Lifting of heavy oil is currently carried out almost exclusively by rod pumps. Severe problems are often encountered, such as rod floating and overloading due to high fluid viscosity, pump sticking and erosion with high sand production, heavy crude plugging, and gas locking under steam flood conditions. Special rod pumps alleviate some of these problems but installation and maintenance expense typically remains high.

This paper describes an unconventional gas lift system which can replace rod pumping for shallow (<3,000 ft.) heavy oil production. It circumvents all of the aforementioned problems and in addition has advantages in adjusting to variable production rates, in steam injection and in ease of well cleanout.

The heart of this system is an insert chamber downhole, whose only moving parts are two standing valves. Produced fluid entering the chamber is periodically expelled into a production annulus by pressurized gas injected from the surface down a small injection string. Natural gas, inert gas, or even air can be used for pumping. This paper analyzes the operation of the chamber lifting system and shows how to optimize the system design and the operating variables to obtain maximum production at minimum cost.

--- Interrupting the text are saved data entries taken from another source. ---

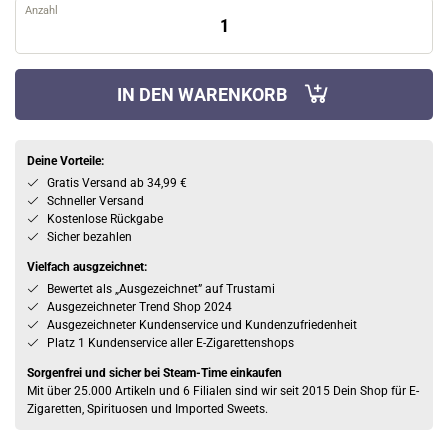
Anzahl
IN DEN WARENKORB
Deine Vorteile:
Gratis Versand ab 34,99 €
Schneller Versand
Kostenlose Rückgabe
Sicher bezahlen
Vielfach ausgzeichnet:
Bewertet als „Ausgezeichnet” auf Trustami
Ausgezeichneter Trend Shop 2024
Ausgezeichneter Kundenservice und Kundenzufriedenheit
Platz 1 Kundenservice aller E-Zigarettenshops
Sorgenfrei und sicher bei Steam-Time einkaufen
Mit über 25.000 Artikeln und 6 Filialen sind wir seit 2015 Dein Shop für E-
Zigaretten, Spirituosen und Imported Sweets.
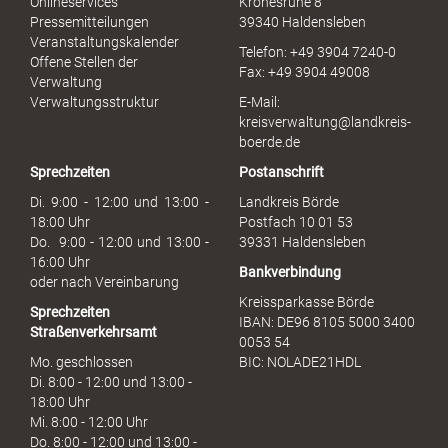
Onlineservices
Kronesruhe 8
e
Pressemitteilungen
39340 Haldensleben
r
Veranstaltungskalender
Telefon: +49 3904 7240-0
M
Offene Stellen der
Fax: +49 3904 49008
i
Verwaltung
s
Verwaltungsstruktur
E-Mail:
s
kreisverwaltung@landkreis-
b
boerde.de
r
Sprechzeiten
Postanschrift
a
u
Di. 9:00 - 12:00 und 13:00 -
Landkreis Börde
c
18:00 Uhr
Postfach 10 01 53
h
Do. 9:00 - 12:00 und 13:00 -
39331 Haldensleben
16:00 Uhr
Bankverbindung
oder nach Vereinbarung
Kreissparkasse Börde
Sprechzeiten
IBAN: DE96 8105 5000 3400
Straßenverkehrsamt
0053 54
Mo. geschlossen
BIC: NOLADE21HDL
Di. 8:00 - 12:00 und 13:00 -
18:00 Uhr
Mi. 8:00 - 12:00 Uhr
Do. 8:00 - 12:00 und 13:00 -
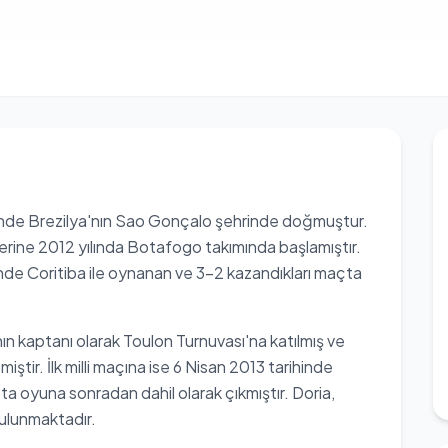
nde Brezilya'nın Sao Gonçalo şehrinde doğmuştur.
erine 2012 yılında Botafogo takımında başlamıştır.
nde Coritiba ile oynanan ve 3-2 kazandıkları maçta
ının kaptanı olarak Toulon Turnuvası'na katılmış ve
ştir. İlk milli maçına ise 6 Nisan 2013 tarihinde
a oyuna sonradan dahil olarak çıkmıştır. Doria,
bulunmaktadır.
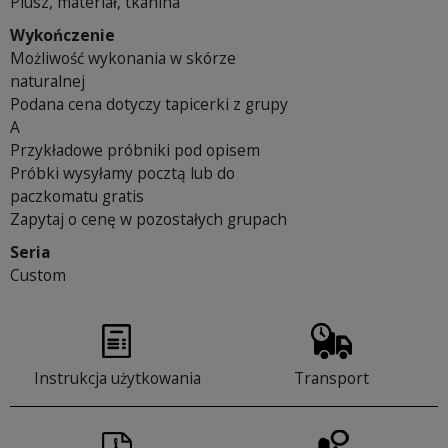
Plusz, materiał, tkanina
Wykończenie
Możliwość wykonania w skórze
naturalnej
Podana cena dotyczy tapicerki z grupy
A
Przykładowe próbniki pod opisem
Próbki wysyłamy pocztą lub do
paczkomatu gratis
Zapytaj o cenę w pozostałych grupach
Seria
Custom
Instrukcja użytkowania
Transport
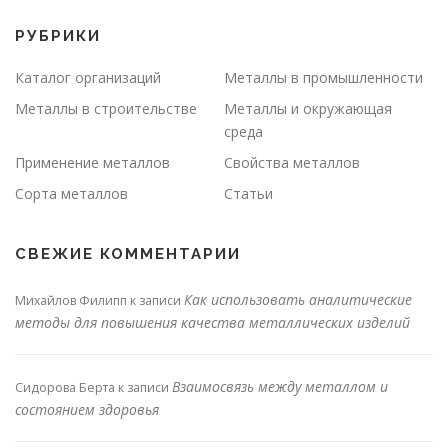
РУБРИКИ
Каталог организаций
Металлы в промышленности
Металлы в строительстве
Металлы и окружающая
среда
Применение металлов
Свойства металлов
Сорта металлов
Статьи
СВЕЖИЕ КОММЕНТАРИИ
Как использовать аналитические
Михайлов Филипп
к записи
методы для повышения качества металлических изделий
Взаимосвязь между металлом и
Сидорова Берта
к записи
состоянием здоровья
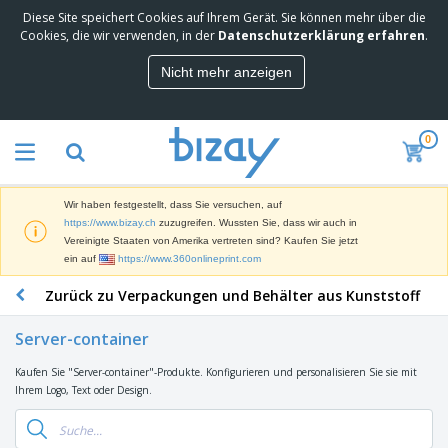
Diese Site speichert Cookies auf Ihrem Gerät. Sie können mehr über die
M
Cookies, die wir verwenden, in der
Datenschutzerklärung erfahren
.
e
i
Nicht mehr anzeigen
s
M
t
a
g
r
e
0
k
k
W
e
a
e
t
u
r
i
f
Wir haben festgestellt, dass Sie versuchen, auf
b
n
t
D
https://www.bizay.ch
zuzugreifen. Wussten Sie, dass wir auch in
e
g
i
Vereinigte Staaten von Amerika vertreten sind? Kaufen Sie jetzt
p
M
s
ein auf
https://www.360onlineprint.com
r
a
p
o
t
B
Zurück zu Verpackungen und Behälter aus Kunststoff
l
d
e
ü
a
u
r
r
y
k
Server-container
i
o
s
t
T
a
b
u
e
Kaufen Sie "Server-container"-Produkte. Konfigurieren und personalisieren Sie sie mit
a
l
e
n
Ihrem Logo, Text oder Design.
s
d
d
c
a
A
K
h
r
u
l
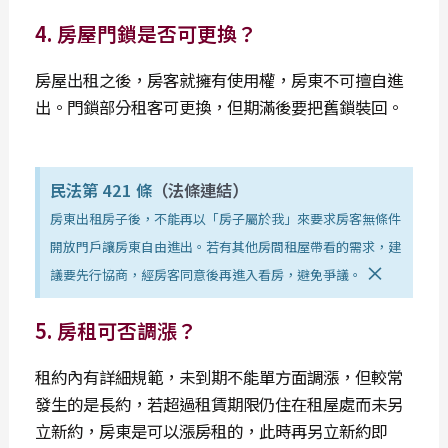
4. 房屋門鎖是否可更換？
房屋出租之後，房客就擁有使用權，房東不可擅自進
出。門鎖部分租客可更換，但期滿後要把舊鎖裝回。
民法第 421 條
（法條連結）
房東出租房子後，不能再以「房子屬於我」來要求房客無條件
開放門戶讓房東自由進出。若有其他房間租屋帶看的需求，建
×
議要先行協商，經房客同意後再進入看房，避免爭議。
5. 房租可否調漲？
租約內有詳細規範，未到期不能單方面調漲，但較常
發生的是長約，若超過租賃期限仍住在租屋處而未另
立新約，房東是可以漲房租的，此時再另立新約即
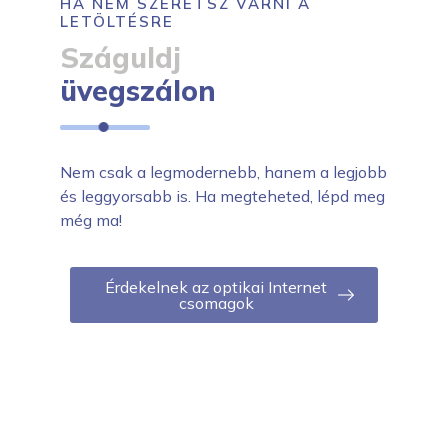
HA NEM SZERETSZ VÁRNI A
LETÖLTÉSRE
Száguldj
üvegszálon
Nem csak a legmodernebb, hanem a legjobb
és leggyorsabb is. Ha megteheted, lépd meg
még ma!
Érdekelnek az optikai Internet
csomagok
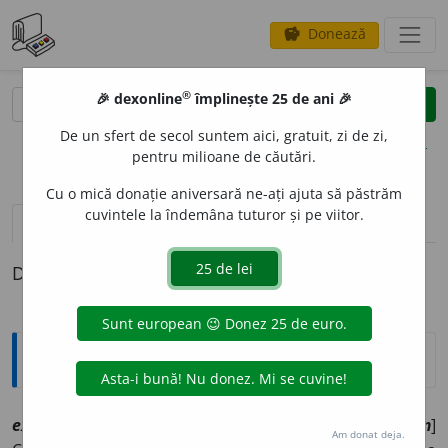
Donează
savings
®
®
🎉 dexonline
împlinește 25 de ani 🎉
caută
clear
search
De un sfert de secol suntem aici, gratuit, zi de zi,
opțiuni
pentru milioane de căutări.
Cu o mică donație aniversară ne-ați ajuta să păstrăm
cuvintele la îndemâna tuturor și pe viitor.
definiții (1)
Definiția cu ID-ul 1096052:
Explicative DEX
extisp
i
ciu
sn
[
At:
DEX /
Pl:
~ii
/
E:
lat
extispicium
]
Am donat deja.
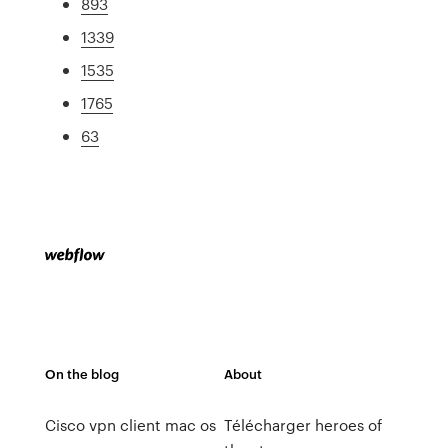
893
1339
1535
1765
63
On the blog
About
Cisco vpn client mac os
Télécharger heroes of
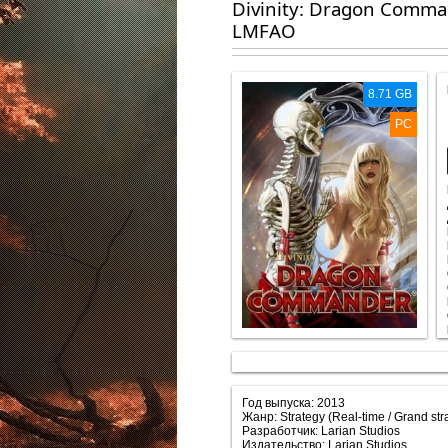
Divinity: Dragon Comman
LMFAO
8.71 GB
PC
Год выпуска: 2013
Жанр: Strategy (Real-time / Grand st
Разработчик: Larian Studios
Издательство: Larian Studios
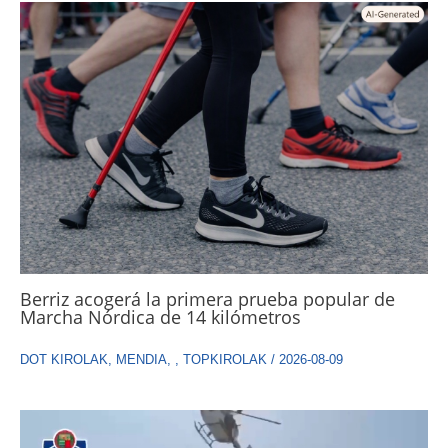
Berriz acogerá la primera prueba popular de
Marcha Nórdica de 14 kilómetros
DOT KIROLAK
,
MENDIA
,
,
TOPKIROLAK
/
2026-08-09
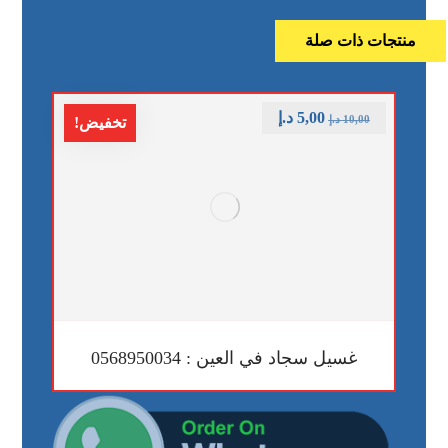
منتجات ذات صلة
5,00
د.إ
10,00
د.إ
تخفيض!
غسيل سجاد في العين : 0568950034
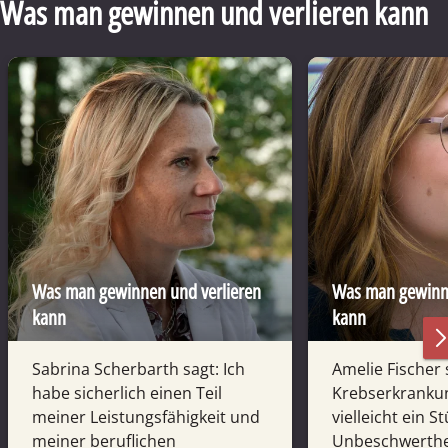
Was man gewinnen und verlieren kann
Was man gewinnen und verlieren
Was man gewinne
kann
kann
Sabrina Scherbarth sagt: Ich
Amelie Fischer 
habe sicherlich einen Teil
Krebserkranku
meiner Leistungsfähigkeit und
vielleicht ein S
meiner beruflichen
Unbeschwerthe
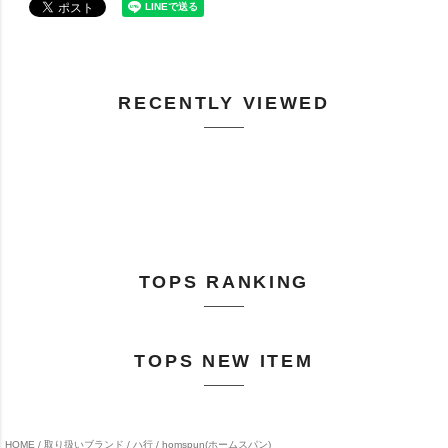
RECENTLY VIEWED
TOPS RANKING
TOPS NEW ITEM
HOME
取り扱いブランド
ハ行
homspun(ホームスパン)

With the close spacing of thermal wells (2-5 acres), the combination of a single inert gas generator and associated compressor to supply a large number of wells equipped with chamber pumps is feasible. Several types of inert gas generators are described. Capital and operating costs of chamber and rod pumping for a 170 well system are compared. The economic return is far greater for chamber pumps when bottomhole conditions are such that steam locking of rod pumps occurs.